The answer to many challenges of farmers in Latin America is smaller and nimbler than you may think: Drones can support farmers and large fruit producers in the Global South to protect their crops, improve their productivity, and achieve greater profitability. Drones can enable more precise applications near buffer zones and reduce operator exposure to agrochemicals. In Colombia and Ecuador, BASF is helping to establish networks of partners, including the farmers. Through these collaborations, profitability and safety are improved throughout the agro ecosystem.
In the valley of the Magdalena River in the middle of the Andean region, it’s often cloudy and today only stray beams of sunshine break through as Nicolás Pérez drives his pickup to his rice field. Located west of Bogota, Colombia, the city of Venadillo is fertile agricultural grounds. Today, Nicolás is up against weeds and pests. If left untreated, these will reduce his rice yield and endanger his earnings. 31-year-old will apply agrochemicals, just like many farmers do to protect their crops. But instead of shouldering a heavy backpack sprayer and navigating muddy paddy fields in hot and humid environments for hours – like his father did and so many Colombian farmers are still doing today – Nicolás pushes the start button of his drone and prepares its takeoff.
Smart Agriculture with Drones: Experiences from Latin America
Digitalization, and particularly drone technology, has the power to transform agriculture. This innovative application technology can change one of the most physically demanding jobs in farming. Colombian farmers are aging and working in agriculture seems to be turning into a less attractive job option for young people. Access to state-of-the-art innovation and digital technologies can not only contribute to make a better living, but also helps making the biggest job on Earth becoming more attractive for younger generations.
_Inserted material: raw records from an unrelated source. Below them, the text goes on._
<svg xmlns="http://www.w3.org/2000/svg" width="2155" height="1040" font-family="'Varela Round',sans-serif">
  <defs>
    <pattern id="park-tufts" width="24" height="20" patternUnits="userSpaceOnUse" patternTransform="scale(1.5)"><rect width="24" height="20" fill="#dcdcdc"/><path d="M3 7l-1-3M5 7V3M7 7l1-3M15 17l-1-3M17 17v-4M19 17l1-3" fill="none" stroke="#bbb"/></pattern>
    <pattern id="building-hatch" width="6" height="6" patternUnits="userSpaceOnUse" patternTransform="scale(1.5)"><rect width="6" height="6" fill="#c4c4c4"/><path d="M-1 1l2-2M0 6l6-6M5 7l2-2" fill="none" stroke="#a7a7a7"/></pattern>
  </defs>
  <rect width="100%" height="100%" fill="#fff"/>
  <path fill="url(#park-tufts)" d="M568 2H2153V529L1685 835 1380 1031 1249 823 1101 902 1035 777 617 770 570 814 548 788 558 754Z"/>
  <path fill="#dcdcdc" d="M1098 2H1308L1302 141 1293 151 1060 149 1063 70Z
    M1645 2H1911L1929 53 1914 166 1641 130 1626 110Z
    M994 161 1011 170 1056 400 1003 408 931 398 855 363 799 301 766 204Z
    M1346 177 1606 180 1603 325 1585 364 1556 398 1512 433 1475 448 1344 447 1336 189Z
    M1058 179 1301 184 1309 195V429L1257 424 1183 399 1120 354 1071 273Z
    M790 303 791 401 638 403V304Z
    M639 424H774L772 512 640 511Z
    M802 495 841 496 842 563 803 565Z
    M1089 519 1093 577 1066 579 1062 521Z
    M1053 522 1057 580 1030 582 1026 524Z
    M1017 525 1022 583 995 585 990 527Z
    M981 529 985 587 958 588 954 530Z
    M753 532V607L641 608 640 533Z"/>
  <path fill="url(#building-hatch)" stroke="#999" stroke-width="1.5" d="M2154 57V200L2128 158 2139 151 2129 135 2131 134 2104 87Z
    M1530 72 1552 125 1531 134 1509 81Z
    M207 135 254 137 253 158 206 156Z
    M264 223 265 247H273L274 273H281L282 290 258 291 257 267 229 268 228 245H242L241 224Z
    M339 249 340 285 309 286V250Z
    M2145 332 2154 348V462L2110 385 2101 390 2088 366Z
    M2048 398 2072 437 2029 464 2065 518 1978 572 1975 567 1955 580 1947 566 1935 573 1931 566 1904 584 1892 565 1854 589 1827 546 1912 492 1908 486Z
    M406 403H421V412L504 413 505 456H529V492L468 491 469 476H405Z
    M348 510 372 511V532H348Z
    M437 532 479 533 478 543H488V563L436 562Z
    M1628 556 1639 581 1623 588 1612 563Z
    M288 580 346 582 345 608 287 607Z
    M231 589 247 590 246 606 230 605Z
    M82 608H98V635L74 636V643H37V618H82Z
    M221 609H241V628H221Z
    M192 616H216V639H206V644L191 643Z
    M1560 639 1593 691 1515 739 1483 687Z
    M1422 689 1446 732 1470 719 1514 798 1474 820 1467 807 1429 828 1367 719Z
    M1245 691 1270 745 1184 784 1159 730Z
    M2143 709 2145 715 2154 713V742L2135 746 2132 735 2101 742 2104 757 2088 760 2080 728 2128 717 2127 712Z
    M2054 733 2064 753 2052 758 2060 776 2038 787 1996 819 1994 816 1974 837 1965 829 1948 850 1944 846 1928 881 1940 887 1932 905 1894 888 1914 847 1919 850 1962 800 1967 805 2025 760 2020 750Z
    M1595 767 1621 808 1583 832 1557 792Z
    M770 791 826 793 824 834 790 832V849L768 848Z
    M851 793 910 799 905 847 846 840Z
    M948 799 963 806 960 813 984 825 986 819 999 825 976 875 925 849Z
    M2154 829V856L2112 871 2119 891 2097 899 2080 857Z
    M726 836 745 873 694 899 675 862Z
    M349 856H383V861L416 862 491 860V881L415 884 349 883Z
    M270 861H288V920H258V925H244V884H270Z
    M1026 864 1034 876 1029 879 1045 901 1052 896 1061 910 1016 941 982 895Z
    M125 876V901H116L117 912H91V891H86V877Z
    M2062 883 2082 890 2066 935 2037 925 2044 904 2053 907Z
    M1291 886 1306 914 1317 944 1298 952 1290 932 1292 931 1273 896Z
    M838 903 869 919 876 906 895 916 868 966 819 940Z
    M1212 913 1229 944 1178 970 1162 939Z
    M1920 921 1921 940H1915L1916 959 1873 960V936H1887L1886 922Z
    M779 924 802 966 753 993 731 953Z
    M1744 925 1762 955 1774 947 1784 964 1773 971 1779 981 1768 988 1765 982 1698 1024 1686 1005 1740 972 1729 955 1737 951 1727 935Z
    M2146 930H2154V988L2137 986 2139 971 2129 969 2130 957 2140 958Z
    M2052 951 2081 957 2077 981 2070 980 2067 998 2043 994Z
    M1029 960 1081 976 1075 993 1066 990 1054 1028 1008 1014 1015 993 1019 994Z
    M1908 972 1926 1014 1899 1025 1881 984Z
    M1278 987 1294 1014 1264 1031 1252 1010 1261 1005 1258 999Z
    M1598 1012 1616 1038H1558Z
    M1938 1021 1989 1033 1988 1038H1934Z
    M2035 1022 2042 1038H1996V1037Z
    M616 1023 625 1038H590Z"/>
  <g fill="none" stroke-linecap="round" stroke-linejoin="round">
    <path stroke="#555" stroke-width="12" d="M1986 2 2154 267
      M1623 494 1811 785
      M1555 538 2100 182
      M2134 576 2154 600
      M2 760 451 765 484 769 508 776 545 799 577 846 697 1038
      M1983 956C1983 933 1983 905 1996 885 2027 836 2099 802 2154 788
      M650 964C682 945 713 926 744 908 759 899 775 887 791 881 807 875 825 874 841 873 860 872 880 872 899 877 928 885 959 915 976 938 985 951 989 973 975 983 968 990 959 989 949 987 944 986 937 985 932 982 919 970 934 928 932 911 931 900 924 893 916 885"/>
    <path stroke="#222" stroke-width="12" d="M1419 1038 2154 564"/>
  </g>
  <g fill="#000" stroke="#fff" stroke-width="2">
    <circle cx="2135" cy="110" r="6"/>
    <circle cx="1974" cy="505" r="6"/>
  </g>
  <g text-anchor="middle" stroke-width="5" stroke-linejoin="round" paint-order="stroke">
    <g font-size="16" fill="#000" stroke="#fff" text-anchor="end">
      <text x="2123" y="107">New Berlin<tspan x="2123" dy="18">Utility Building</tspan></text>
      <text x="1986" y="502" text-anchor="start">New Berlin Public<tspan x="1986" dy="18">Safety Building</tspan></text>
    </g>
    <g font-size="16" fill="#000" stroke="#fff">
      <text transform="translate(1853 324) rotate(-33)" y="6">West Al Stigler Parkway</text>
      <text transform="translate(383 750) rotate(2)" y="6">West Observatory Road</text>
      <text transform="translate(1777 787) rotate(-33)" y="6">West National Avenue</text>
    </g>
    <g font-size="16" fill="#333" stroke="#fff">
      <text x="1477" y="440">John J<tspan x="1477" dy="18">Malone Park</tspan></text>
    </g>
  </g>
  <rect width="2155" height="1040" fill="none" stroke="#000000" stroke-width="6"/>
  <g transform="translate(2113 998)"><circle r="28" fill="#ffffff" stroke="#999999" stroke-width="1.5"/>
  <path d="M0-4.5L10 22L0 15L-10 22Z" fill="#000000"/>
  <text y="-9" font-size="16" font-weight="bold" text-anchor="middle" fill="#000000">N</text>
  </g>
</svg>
Drone pioneers bring digitalization to the farm
Nicolás took up farming out of family tradition and has never regretted it: “My family has been farming for 60 years. It was my good fortune to be born into this rice-farming family. I decided to carry on the family tradition.” For more than 10 years now, he works as the crop production manager at their mid-size agricultural business that covers 80 hectares of mainly rice but also corn and cotton. His passion is introducing new technologies to tackle the biggest job on earth: balancing the need for increased productivity, environmental protection and value to society. “My responsibility in the farm starts at the beginning of sowing, giving the technical assistance, up to the harvest. I’m also in charge of all tasks related to drone spraying,” Nicolás explains. “We pioneered the use of drones in rice farming in Colombia. For four years we have been using our own drone to apply agrochemicals to the fields. We are very satisfied with the water savings, reduced cost and time and, finally, improvements for health and safety.”
Nicolás is convinced of the power digitalization has to transform Colombia’s agriculture. Approximately 20 percent of the country’s population lives in rural areas, mostly relying on farming as the main source of income and stand to benefit from the efficiencies and safety from digital innovations like drones.